本申请涉及半导体功率器件,具体而言,涉及一种高耐压高电子迁移率晶体管及其制备方法。
Ⅲ-Ⅴ族化合物半导体包括至少一个III族元素和至少一种V族元素,包括但不局限于氮化镓(GaN)、氮化铝镓(AlGaN)、砷化镓(GaAs)、氮化铟铝镓(InAlGaN)和氮化铟镓(InGaN)等;当V族元素为氮元素(N)时,Ⅲ-Ⅴ族化合物半导体又称为III族氮化物半导体,也即III族氮化物半导体包括氮和至少一个III族元素,III族氮化物半导体包括但不局限于GaN、AlGaN、InN、AlN、InGaN和InAlGaN等。
高电子迁移率晶体管(HEMT)利用Ⅲ-Ⅴ族异质结结构,如III族氮化物异质结,在III族氮化物材料的形成异质结界面处产生二维电子气(2DEG),其允许通过高的电流密度并具备相对较低的电阻损耗,并逐步实现了耐压能力提升至600V,甚至达到1200V。常规III族氮化物高电子迁移率晶体管通常为耗尽型器件,由于高击穿电压、高电流密度和低导通电阻等优点,III族氮化物高电子迁移率晶体管需要避免高电子迁移率晶体管在没有栅压控制的情况 下器件关闭以保护电路和负载。因此,希望提供III族氮化物高电子迁移率晶体管是常断的,或是增强模式晶体管。
这样,有需要克服在现有技术中的缺点和不足,制造高耐压高电子迁移率晶体管、增强型III-V族高电子迁移率晶体管。
在相关专利申请中我们已经提出通过P-型掩埋层等结构实现常关型器件和对更高的耐压能力进行了描述,对于相关的器件结构也有了详尽的描述。但在具体的实施过程中,选区外延时,形核区域位于源的位置。这主要时因为高电子迁移率晶体管对于源来说是对称结构,从源到两侧都各有栅电极和漏电极。同时,从源电极到栅电极的距离比从栅电极到漏电极的距离通常要小很多,从源到栅做侧向外延比从漏到栅要距离短很多,这有利于通过外延实现源和栅处的复杂结构的制作精度。
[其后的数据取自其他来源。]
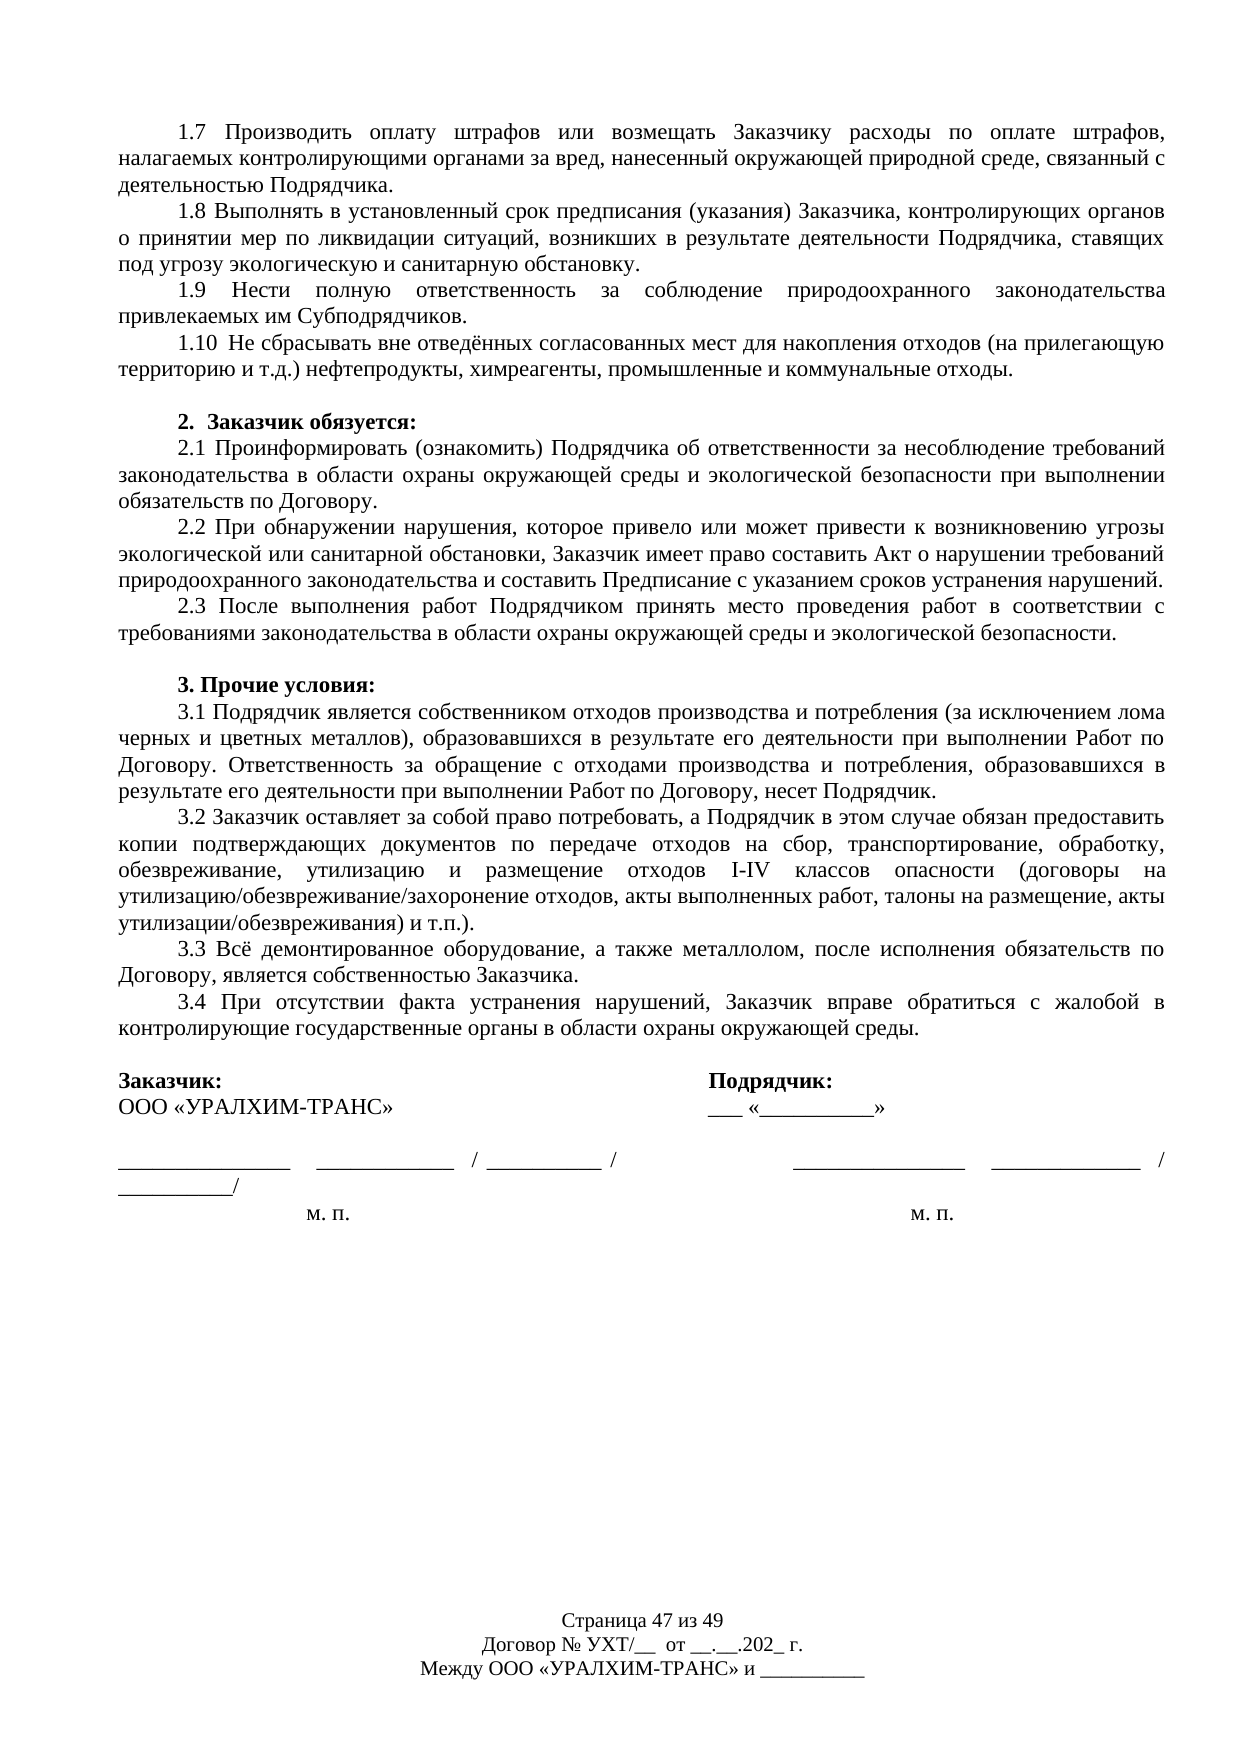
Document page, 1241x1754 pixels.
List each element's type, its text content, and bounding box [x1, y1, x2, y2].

同时,源区域的电压很低,而形核区的晶体质量相对较差,所以在源位于低质量区域的时候由于电压低而影响最小。
相比较的,如果从栅或其他区域形核并侧向外延,那么侧向外延的两侧结构是基本对称的,不利于形成很多非对称结构。并且如果是从栅电极区域开始侧向外延,那么由于栅源与栅漏的距离相差较大,不利于利用好芯片面积。
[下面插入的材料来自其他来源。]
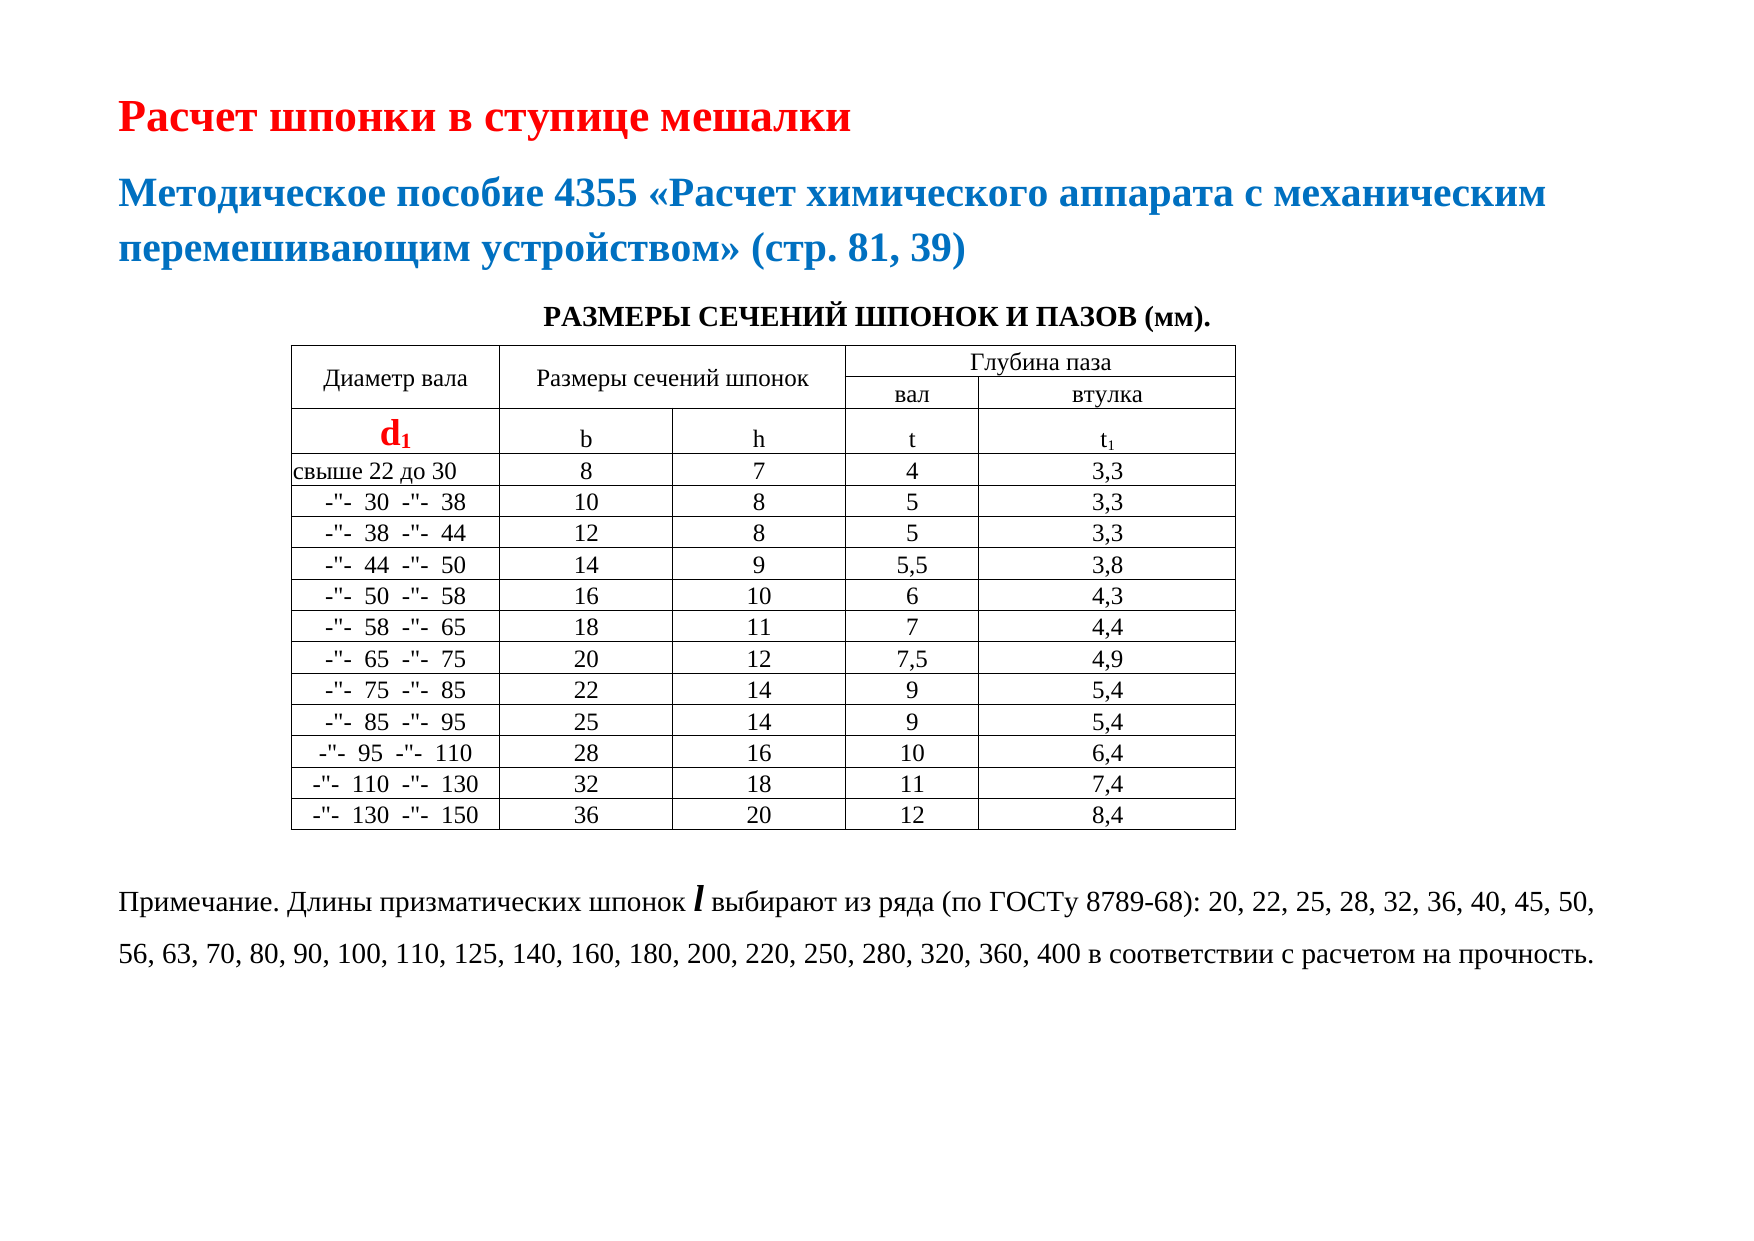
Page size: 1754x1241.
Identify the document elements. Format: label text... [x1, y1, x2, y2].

table_cell 4,9 [979, 642, 1235, 673]
table_cell 3,3 [979, 486, 1235, 516]
table_cell -"- 30 -"- 38 [292, 486, 499, 516]
table_cell втулка [979, 377, 1235, 407]
text Расчет шпонки в ступице мешалки [118, 88, 1636, 141]
table_cell 14 [500, 548, 672, 578]
table_cell 22 [500, 674, 672, 704]
table_cell h [673, 409, 845, 453]
table_cell 10 [673, 580, 845, 610]
table_cell 18 [673, 768, 845, 798]
table_cell 7,5 [846, 642, 978, 673]
table_cell 28 [500, 736, 672, 767]
table_cell 3,3 [979, 454, 1235, 484]
text Методическое пособие 4355 «Расчет химического аппарата с механическим перемешивающим устройством» (стр. 81, 39) [118, 168, 1636, 271]
table_cell t [846, 409, 978, 453]
table_cell 3,3 [979, 517, 1235, 547]
table_header Глубина паза [846, 346, 1235, 376]
table_cell вал [846, 377, 978, 407]
table_cell 5,4 [979, 705, 1235, 735]
table_cell -"- 85 -"- 95 [292, 705, 499, 735]
table_cell d1 [292, 409, 499, 453]
table_cell 8 [500, 454, 672, 484]
table_cell 5,5 [846, 548, 978, 578]
table_cell 4,3 [979, 580, 1235, 610]
table_cell 6 [846, 580, 978, 610]
table_cell 4,4 [979, 611, 1235, 641]
table_cell 5 [846, 486, 978, 516]
table_cell -"- 95 -"- 110 [292, 736, 499, 767]
table_cell 9 [673, 548, 845, 578]
table_cell 12 [500, 517, 672, 547]
table_header Размеры сечений шпонок [500, 346, 845, 407]
table_cell 20 [673, 799, 845, 829]
table_cell 16 [500, 580, 672, 610]
table_cell 32 [500, 768, 672, 798]
table_cell t1 [979, 409, 1235, 453]
table_cell 7 [673, 454, 845, 484]
table_cell -"- 44 -"- 50 [292, 548, 499, 578]
table_cell -"- 50 -"- 58 [292, 580, 499, 610]
table_cell 36 [500, 799, 672, 829]
table_cell 11 [673, 611, 845, 641]
table_cell 10 [500, 486, 672, 516]
table_cell -"- 75 -"- 85 [292, 674, 499, 704]
table_cell -"- 65 -"- 75 [292, 642, 499, 673]
table_cell 8 [673, 486, 845, 516]
table_cell -"- 38 -"- 44 [292, 517, 499, 547]
text РАЗМЕРЫ СЕЧЕНИЙ ШПОНОК И ПАЗОВ (мм). [118, 299, 1636, 332]
table_cell b [500, 409, 672, 453]
table_cell 10 [846, 736, 978, 767]
table_cell 7 [846, 611, 978, 641]
table_cell 5,4 [979, 674, 1235, 704]
table_header Диаметр вала [292, 346, 499, 407]
table_cell 11 [846, 768, 978, 798]
table_cell -"- 110 -"- 130 [292, 768, 499, 798]
table_cell 9 [846, 674, 978, 704]
table_cell 8,4 [979, 799, 1235, 829]
table_cell 8 [673, 517, 845, 547]
table_cell 4 [846, 454, 978, 484]
table_cell 9 [846, 705, 978, 735]
table_cell -"- 130 -"- 150 [292, 799, 499, 829]
table_cell 5 [846, 517, 978, 547]
table_cell 18 [500, 611, 672, 641]
table_cell -"- 58 -"- 65 [292, 611, 499, 641]
table_cell 16 [673, 736, 845, 767]
table_cell 25 [500, 705, 672, 735]
table_cell 20 [500, 642, 672, 673]
table_cell свыше 22 до 30 [292, 454, 499, 484]
table_cell 12 [673, 642, 845, 673]
table_cell 14 [673, 705, 845, 735]
table_cell 14 [673, 674, 845, 704]
table_cell 7,4 [979, 768, 1235, 798]
table_cell 12 [846, 799, 978, 829]
table_cell 3,8 [979, 548, 1235, 578]
text Примечание. Длины призматических шпонок l выбирают из ряда (по ГОСТу 8789-68): 20, 22, 25, 28, 32, 36, 40, 45, 50, 56, 63, 70, 80, 90, 100, 110, 125, 140, 160, 180, 200, 220, 250, 280, 320, 360, 400 в соответствии с расчетом на прочность. [118, 876, 1636, 970]
table_cell 6,4 [979, 736, 1235, 767]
但是,从漏区在基底的投影对应区域形核并侧向外延也是可以实现的。这个时候也有利于在漏区形成一些特殊结构来改进某方面的性能。同时在形成源处和栅处的复杂结构之前,可以先优化外延层的晶体质量。这样源处与栅处的复杂结构也可以获得更好的晶体质量、并取得良好的电学特性。不管是从源还是从漏区域形核,都可以依次从源到栅到漏或从漏到栅到源形成所需的堆成布局结构。
发明内容
本申请的基本原理是通过引入P-型Ⅲ-Ⅴ族半导体层,通过掺杂调制技术来调节高电子迁移率晶体管器件的电场分布并提高其耐压能力以及实现增强型器件。
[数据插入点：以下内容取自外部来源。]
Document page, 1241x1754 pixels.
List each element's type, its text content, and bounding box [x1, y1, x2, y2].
本申请提供的高电子迁移率晶体管基本结构是从漏电极对应区域开始选区外延生长Ⅲ-Ⅴ族半导体层,通过调制掺杂技术,形成掺杂浓度不同的半导体层区域,并最终形成高电子迁移率晶体管结构。这样降低了沟道层局部的高电场,改善了电场分布,提高了器件性能和可靠性。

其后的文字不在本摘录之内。